Types of Sinus Infections
While sinus infection causes are roughly the same across the board, specific causes may be more likely to cause a specific type of sinusitis. There are several prevalent types of sinus infections.
- Acute sinus infection generally appears as the result of a cold and is considered a short term infection, about two to four weeks.
- Chronic sinusitis generally lasts for at least 3 months, and it can be more difficult to combat as the body gets worn out from such an extensive period of convalescence.
- Subacute sinusitis is a sinus infection that lasts longer than acute sinusitis, but not as long as chronic sinusitis (four to twelve weeks).
- Recurrent sinusitis is when someone suffers from several sinus infections in a year.
How Sinus Infections Develop
The sinus tissue has small holes and tiny hairs across it and is normally covered in a layer of mucus that cleans out things like out dust, dirt, and microbes. If too much mucus is produced the holes become blocked, and the hairs responsible for cleaning are essentially paralyzed. Infection results when mucus gets stuck in the holes and nasal passages as unwelcome germs begin to grow and spread. Generally it is a bacterial infection but it can be viral or fungal, particularly in people with poor immune systems.
Causes of Sinus Infections
Certain things can specifically cause a sinus infection. For example, the common cold is a frequent precursor to acute sinusitis. In many instances, recurrent sinusitis can be a problem before chronic sinusitis develops. Chronic sinusitis can be caused by anatomical abnormalities, respiratory issues or illnesses, as well as other diseases.
Common anatomical developments that cause sinus infections include nasal polyps and a deviated septum. Nasal polyps are small growths of tissue that block nasal passages, making it difficult for mucus to flow smoothly, and resulting in the inflammation that causes sinusitis. A deviated septum refers to a condition in which the cartilage that separates the two sides of the nose is off-center. This can too block the narrow passages in the sinuses, often one more than the other. Additionally, some people are born with sinus passages that are simply too narrow to begin with.

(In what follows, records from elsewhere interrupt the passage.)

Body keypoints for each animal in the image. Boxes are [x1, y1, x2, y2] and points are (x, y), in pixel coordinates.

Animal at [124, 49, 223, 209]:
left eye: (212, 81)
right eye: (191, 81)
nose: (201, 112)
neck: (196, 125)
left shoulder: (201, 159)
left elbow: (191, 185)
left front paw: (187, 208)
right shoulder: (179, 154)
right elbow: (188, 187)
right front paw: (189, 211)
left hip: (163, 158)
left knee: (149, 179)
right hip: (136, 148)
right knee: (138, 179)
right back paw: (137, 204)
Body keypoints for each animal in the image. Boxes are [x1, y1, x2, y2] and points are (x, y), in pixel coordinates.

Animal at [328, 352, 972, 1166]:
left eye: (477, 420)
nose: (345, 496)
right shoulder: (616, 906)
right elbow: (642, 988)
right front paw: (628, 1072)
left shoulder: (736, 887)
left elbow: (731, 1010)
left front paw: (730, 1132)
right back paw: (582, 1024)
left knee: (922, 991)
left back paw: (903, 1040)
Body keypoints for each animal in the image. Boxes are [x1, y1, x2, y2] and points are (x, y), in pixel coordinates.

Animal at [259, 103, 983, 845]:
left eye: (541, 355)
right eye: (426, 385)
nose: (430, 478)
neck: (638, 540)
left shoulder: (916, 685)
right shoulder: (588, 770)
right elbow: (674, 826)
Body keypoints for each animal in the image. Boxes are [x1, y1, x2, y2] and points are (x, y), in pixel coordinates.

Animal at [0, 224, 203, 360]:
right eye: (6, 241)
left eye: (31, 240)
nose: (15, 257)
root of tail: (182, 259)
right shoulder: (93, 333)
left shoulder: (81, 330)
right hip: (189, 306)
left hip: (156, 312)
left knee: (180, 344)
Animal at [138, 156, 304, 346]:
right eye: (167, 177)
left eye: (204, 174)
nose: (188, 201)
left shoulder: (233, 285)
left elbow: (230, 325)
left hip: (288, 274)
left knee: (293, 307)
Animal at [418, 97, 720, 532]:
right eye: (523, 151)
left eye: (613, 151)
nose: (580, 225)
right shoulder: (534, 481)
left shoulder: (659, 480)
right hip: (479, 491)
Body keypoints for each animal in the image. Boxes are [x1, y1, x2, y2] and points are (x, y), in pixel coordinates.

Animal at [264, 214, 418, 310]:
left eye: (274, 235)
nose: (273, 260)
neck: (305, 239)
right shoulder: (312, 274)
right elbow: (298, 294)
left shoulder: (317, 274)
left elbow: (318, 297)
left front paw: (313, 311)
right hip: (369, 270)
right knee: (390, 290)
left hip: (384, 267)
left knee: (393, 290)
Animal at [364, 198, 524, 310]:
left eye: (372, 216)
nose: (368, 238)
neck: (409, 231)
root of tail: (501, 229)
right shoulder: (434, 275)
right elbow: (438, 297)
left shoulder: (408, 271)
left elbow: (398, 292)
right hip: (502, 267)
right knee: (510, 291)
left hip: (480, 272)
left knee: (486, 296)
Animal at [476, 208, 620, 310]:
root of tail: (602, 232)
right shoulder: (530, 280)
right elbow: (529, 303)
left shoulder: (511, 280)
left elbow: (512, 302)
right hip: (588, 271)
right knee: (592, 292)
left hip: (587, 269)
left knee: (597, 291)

Respiratory diseases, particularly chronic ones, can highly increase the chances of a sinus infection. Along with the common cold, rhinitis and other allergies that present in the respiratory system can interfere with the smooth flow of mucus and cause congestion or inflammation, leading to sinusitis.
According to the Mayo Clinic, chronic diseases like cystic fibrosis or gastroesophageal reflux diseases (GERD) can result in complications that make it easier for a sinus infection to develop. Autoimmune diseases such as HIV also increase the likelihood of these chronic infections, because the immune system cannot fight off germs as effectively.